While the character in the book tries to escape the situation by going to the bar, a friend of Churilla who read the book recognized he was doing the same thing by excessively visiting the gym.

“When you don’t know what’s coming, you just react. This gives them a guideline in a sense. It’s like watching game tape for a football player. You have the same opponent as Tommy does. Some things will be different but it will give you a general feel and how Tommy attacked it and handled it.”

Churilla said when it comes to breast cancer, the focus goes to the woman and rightfully so because she is the one fighting for her life. If there are kids involved, focus goes to them.

“No matter where you look, there’s really not a lot paid attention to the guy attached to them. And guys don’t like to talk. They’ll talk about football, baseball and the Blackhawks all day but when it comes to really talking about things, they don’t like to talk,” he said. They typically shy away from therapy and support groups. Reading the book has been a source of help for them.

Churilla said he’s surprised by the amount of women who have reached out to him regarding the book.

“It’s truly impacted women with their understanding of what their husband or boyfriend or children went through. These women who have told me about it, it’s altered the way they approach things. They make a more conscious effort to communicate everything.”

The book explores a man’s psyche and tackles topics such as loneliness, paying bills, intimacy, raising kids and the transformation of power in the house.

“In the book, they have well defined roles. He works. She takes care of kids,” Churilla said. “He had to take on more of that responsibility as she became more ill. There are things you don’t think about.”

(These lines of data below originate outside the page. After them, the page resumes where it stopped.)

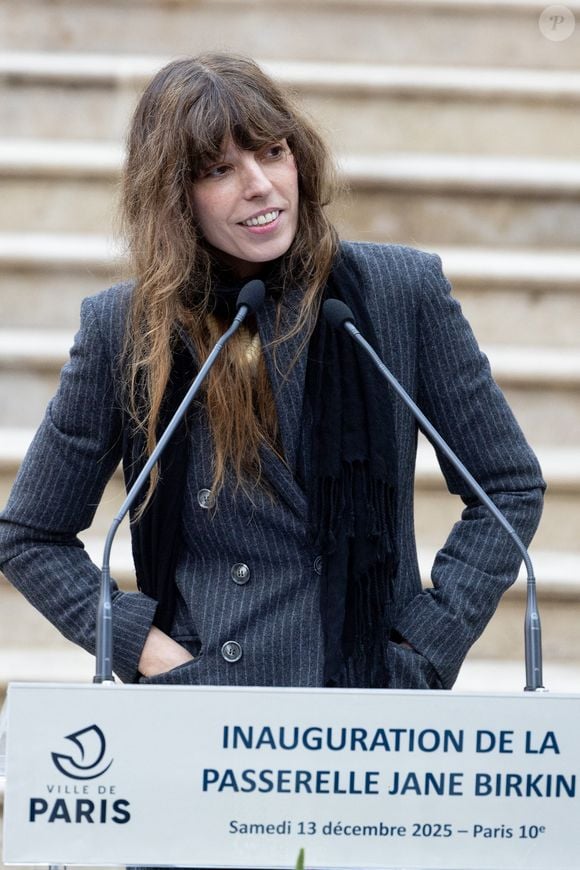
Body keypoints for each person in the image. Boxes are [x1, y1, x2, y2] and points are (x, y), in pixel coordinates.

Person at [0, 53, 544, 692]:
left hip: (366, 708)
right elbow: (31, 535)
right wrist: (149, 653)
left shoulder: (399, 294)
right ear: (174, 198)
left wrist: (423, 647)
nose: (260, 185)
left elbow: (507, 486)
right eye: (220, 170)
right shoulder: (127, 327)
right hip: (210, 714)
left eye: (273, 152)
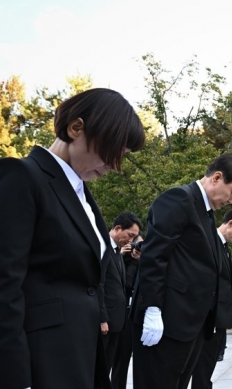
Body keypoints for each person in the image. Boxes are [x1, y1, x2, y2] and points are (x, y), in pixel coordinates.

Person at [0, 88, 145, 389]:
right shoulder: (22, 177)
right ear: (76, 128)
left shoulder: (81, 195)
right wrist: (14, 376)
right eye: (112, 150)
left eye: (123, 156)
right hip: (41, 360)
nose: (115, 165)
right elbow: (4, 283)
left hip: (81, 356)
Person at [131, 154, 232, 389]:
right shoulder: (179, 199)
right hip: (167, 320)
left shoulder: (205, 213)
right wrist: (152, 307)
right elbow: (155, 256)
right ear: (217, 178)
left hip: (189, 325)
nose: (231, 201)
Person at [186, 207, 232, 389]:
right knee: (202, 368)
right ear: (231, 223)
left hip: (217, 319)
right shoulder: (208, 242)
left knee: (207, 367)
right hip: (208, 319)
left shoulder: (222, 246)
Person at [99, 212, 142, 372]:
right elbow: (99, 284)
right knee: (99, 370)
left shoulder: (117, 252)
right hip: (105, 322)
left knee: (107, 368)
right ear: (117, 228)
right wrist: (102, 318)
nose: (131, 241)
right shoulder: (103, 248)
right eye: (130, 235)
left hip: (117, 322)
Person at [110, 233, 143, 389]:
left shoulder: (144, 263)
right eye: (135, 243)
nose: (137, 247)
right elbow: (123, 283)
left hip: (142, 316)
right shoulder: (121, 259)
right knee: (120, 360)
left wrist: (142, 260)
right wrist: (120, 255)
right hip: (124, 314)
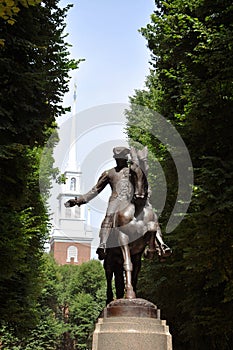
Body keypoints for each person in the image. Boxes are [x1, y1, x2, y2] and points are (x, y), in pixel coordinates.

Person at [65, 146, 148, 260]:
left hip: (130, 200)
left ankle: (155, 243)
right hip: (115, 201)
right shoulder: (109, 173)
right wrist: (77, 200)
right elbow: (95, 190)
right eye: (117, 158)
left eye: (121, 158)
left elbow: (142, 181)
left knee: (147, 214)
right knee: (108, 217)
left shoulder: (132, 171)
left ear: (126, 158)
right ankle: (103, 244)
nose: (119, 160)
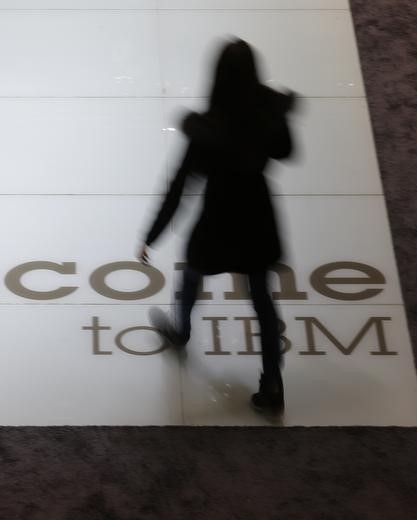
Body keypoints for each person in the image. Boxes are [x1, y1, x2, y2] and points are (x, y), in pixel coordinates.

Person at [138, 38, 296, 415]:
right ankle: (272, 382)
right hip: (257, 213)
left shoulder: (208, 130)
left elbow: (178, 187)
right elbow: (285, 151)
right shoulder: (269, 112)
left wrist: (152, 236)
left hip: (220, 216)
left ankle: (181, 333)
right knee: (262, 299)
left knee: (192, 273)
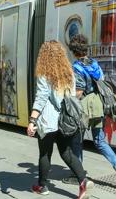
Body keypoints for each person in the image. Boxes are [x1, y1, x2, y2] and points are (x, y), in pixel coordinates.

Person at [27, 41, 93, 198]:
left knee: (45, 153)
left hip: (49, 121)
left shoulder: (45, 73)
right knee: (67, 152)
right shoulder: (69, 72)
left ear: (44, 56)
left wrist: (32, 120)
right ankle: (83, 180)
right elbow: (71, 96)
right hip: (66, 121)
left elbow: (42, 97)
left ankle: (42, 187)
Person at [66, 34, 116, 189]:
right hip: (98, 106)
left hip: (86, 107)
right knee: (100, 141)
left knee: (76, 140)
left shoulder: (77, 67)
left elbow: (79, 91)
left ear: (74, 51)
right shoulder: (94, 63)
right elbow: (100, 80)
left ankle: (78, 175)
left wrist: (68, 98)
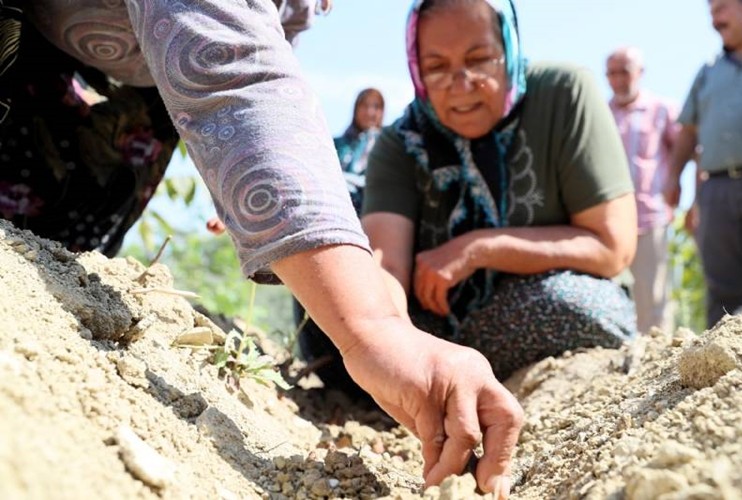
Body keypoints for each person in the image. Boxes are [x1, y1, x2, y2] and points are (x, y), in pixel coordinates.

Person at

Churilla, a 1990 Highland High School grad, currently works as the director of marketing for Balmoral Park Race Track in Crete. He was first published at age 16 and as a career journalist, his work has appeared in nationwide magazines and newspapers. He is also a Nashville songwriter and has authored media kit artist biographies for artists such as Kenny Chesney, George Strait, Martina McBride and more.

This is Churilla’s first book, and it took many years to write, he said. “Sometimes real life gets in the way, running around between work and being a single dad, running my son to football practice and school. It definitely took quite some time but it’s been worth every inch of it.”

The book can be ordered through any major online retailer, including,,

Churilla’s cousin Alan J. Carper recommended reading the book if you or someone you know is fighting cancer. Even as an outsider, it helps understand how it can affect a family’s everyday life. Carper, who is a 2001 Lake Central High School grad and a senior medical physicist, said not to be fooled by the book’s cover. It is for both men and women. “This book provides an excellent window into a man’s life as he experiences the highs and lows of his family’s journey throughout their battle with cancer.”